鐵魚就把事情的經過詳細的說給傅鴻哲听,雲浩听了以後咬著嘴唇叫自己不要笑出來。而傅鴻哲卻是得知他關心的人安然無恙而松了一口氣的坐了下來。

「爺,照他們這個速度,這走法,年前能不能到軍營都是個問題,更不要說回來過年了。」雲浩好心的提醒著。
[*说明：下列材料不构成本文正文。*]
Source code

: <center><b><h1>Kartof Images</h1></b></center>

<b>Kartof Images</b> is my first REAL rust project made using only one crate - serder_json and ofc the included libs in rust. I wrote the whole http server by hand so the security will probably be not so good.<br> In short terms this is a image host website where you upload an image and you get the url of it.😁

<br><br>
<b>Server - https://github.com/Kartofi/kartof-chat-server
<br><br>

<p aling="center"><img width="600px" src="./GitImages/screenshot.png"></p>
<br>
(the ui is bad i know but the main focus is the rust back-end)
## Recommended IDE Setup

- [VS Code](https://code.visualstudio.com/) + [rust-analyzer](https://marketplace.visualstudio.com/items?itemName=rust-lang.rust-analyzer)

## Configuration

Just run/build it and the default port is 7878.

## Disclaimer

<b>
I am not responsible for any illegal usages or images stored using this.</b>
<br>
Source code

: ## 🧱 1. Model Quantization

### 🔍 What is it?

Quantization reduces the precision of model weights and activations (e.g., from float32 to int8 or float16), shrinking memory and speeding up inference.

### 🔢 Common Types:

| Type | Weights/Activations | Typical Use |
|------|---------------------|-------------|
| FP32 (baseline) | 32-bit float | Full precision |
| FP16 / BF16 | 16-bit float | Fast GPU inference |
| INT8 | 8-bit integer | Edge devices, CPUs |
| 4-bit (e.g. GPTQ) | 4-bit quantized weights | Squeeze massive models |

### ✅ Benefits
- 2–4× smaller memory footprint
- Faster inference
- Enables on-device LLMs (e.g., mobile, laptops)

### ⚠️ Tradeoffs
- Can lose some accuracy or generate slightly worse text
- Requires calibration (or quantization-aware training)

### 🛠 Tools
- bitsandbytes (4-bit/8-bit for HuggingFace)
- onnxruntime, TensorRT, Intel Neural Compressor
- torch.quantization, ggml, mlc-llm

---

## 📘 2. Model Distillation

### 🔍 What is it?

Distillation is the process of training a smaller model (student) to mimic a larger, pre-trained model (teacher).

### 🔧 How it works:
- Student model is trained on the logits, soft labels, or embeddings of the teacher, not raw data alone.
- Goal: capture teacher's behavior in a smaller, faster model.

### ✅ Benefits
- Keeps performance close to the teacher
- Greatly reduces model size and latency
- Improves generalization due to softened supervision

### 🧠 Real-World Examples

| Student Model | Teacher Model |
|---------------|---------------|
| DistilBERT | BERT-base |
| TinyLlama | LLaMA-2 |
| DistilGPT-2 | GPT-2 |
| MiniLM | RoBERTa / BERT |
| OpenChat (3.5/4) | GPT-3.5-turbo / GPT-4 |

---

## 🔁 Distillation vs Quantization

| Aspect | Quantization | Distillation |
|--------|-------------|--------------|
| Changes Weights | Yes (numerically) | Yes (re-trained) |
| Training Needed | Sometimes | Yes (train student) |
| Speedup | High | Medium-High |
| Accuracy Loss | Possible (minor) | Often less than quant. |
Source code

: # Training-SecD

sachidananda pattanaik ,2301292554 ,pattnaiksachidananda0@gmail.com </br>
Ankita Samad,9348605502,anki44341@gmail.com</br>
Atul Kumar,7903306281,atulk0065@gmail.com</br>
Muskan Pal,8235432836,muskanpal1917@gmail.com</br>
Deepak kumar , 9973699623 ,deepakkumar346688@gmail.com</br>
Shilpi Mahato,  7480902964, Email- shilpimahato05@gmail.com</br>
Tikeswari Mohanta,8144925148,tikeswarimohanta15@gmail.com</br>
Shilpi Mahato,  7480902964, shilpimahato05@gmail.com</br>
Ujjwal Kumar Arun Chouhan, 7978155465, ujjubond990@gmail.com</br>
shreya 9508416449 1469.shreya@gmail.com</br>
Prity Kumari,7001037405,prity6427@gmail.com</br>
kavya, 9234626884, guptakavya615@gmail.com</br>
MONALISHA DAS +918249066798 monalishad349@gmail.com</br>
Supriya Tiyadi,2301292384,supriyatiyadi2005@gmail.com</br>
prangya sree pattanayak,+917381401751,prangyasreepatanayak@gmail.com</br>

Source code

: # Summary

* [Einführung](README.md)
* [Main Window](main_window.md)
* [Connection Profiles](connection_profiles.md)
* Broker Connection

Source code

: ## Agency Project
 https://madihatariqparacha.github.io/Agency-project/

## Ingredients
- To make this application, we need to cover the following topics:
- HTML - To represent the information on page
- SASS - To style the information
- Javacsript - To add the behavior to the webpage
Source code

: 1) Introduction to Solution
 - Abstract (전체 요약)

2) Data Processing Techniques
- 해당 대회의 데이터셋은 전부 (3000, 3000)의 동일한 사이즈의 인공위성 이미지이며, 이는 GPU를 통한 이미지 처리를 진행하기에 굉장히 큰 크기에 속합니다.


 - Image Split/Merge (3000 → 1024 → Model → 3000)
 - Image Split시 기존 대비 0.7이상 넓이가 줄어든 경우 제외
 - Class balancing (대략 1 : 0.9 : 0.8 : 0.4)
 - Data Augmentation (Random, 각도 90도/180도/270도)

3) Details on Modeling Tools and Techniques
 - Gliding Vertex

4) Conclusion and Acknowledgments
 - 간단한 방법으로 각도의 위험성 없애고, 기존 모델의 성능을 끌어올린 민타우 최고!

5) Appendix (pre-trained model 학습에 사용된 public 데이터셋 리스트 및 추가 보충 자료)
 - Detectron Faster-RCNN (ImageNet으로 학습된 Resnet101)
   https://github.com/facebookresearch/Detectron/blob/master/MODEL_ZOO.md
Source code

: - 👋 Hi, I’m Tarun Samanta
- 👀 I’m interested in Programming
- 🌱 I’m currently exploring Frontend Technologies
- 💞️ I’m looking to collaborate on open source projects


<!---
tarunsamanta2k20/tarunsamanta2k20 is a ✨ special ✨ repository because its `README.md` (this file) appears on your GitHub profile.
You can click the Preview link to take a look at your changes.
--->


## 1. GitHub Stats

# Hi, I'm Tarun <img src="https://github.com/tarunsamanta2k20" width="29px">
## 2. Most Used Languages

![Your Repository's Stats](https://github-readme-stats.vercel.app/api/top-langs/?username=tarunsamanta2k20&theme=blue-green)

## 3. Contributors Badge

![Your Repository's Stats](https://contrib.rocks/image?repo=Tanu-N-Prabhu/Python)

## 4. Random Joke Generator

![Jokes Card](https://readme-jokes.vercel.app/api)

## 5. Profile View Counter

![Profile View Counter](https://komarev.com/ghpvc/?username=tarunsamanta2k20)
「就是,老章他們差點沒把人送回來。」鐵魚說完,又想起了那倆人的囧樣。章韞和韓志倆人什麼時候受過這樣的戲弄啊?不管王妃是不是有心的,他倆貌似都很可憐。

鐵魚說完朝雲浩臉上看看,努努嘴兒,意思王爺怎麼了?出什麼大事了?可是雲浩只是苦笑一下,嘆了一口氣。

「王爺,您啥意思,要是想叫王妃回來的話,趁早自己去接吧。」鐵魚好心的提議著。他也希望王爺能過個不孤單的新年,不管出了什麼事,鐵魚都知道,那個王妃在的話,王爺應該會很開心。

「她會跟我回來的話,就不會離開了。」傅鴻哲無奈的說。

「可是,王爺,那件事辦的怎麼樣了?」受命在外面找了王爺要找的人好幾年都沒有收獲的鐵魚,很想知道媚娘那里有沒有收獲。

「媚娘身上的玉佩確實是王爺的那塊,她開始還說是家傳的,後來我們一說要毀她的容,嚇得她就都坦白了,說是從前的嫖客送的,也就是那個喬五。」雲浩得到傅鴻哲的默許,就開口對鐵魚說。